━━ Information ━━
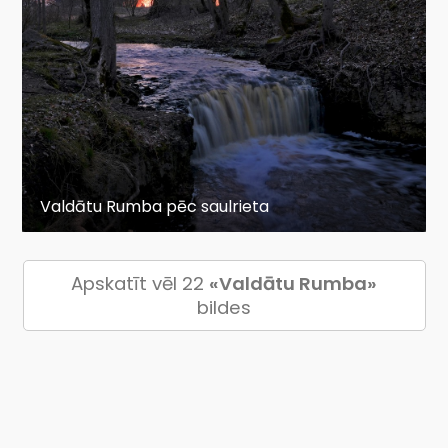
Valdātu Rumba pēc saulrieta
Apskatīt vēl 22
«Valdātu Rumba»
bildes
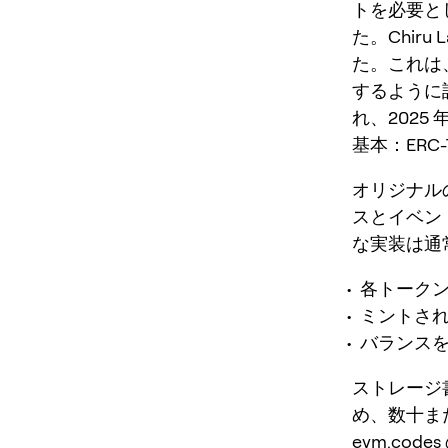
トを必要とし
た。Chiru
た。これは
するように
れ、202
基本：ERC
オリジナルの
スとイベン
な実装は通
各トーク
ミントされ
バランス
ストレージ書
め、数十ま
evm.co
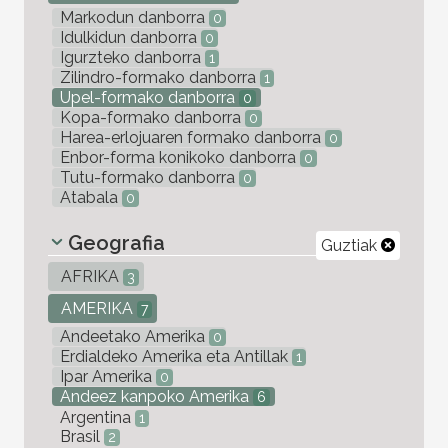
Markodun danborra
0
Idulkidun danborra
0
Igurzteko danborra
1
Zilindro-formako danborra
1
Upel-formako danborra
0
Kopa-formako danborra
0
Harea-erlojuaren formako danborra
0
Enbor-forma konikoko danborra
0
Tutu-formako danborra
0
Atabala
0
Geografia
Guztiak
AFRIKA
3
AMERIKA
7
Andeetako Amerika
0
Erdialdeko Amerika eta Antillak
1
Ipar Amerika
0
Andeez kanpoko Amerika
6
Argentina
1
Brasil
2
━━━
━━ Information ━━
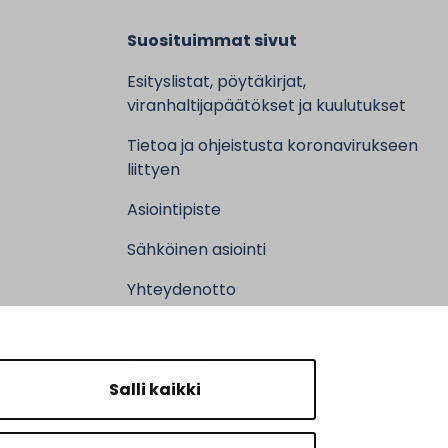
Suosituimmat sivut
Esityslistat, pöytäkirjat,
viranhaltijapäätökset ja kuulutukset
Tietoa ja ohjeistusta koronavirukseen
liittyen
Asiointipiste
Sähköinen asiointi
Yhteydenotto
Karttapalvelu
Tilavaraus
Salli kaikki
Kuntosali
━━━
Show the lines where the word "Rumba" appears in the entries.

Valdātu Rumba pēc saulrieta
«Valdātu Rumba»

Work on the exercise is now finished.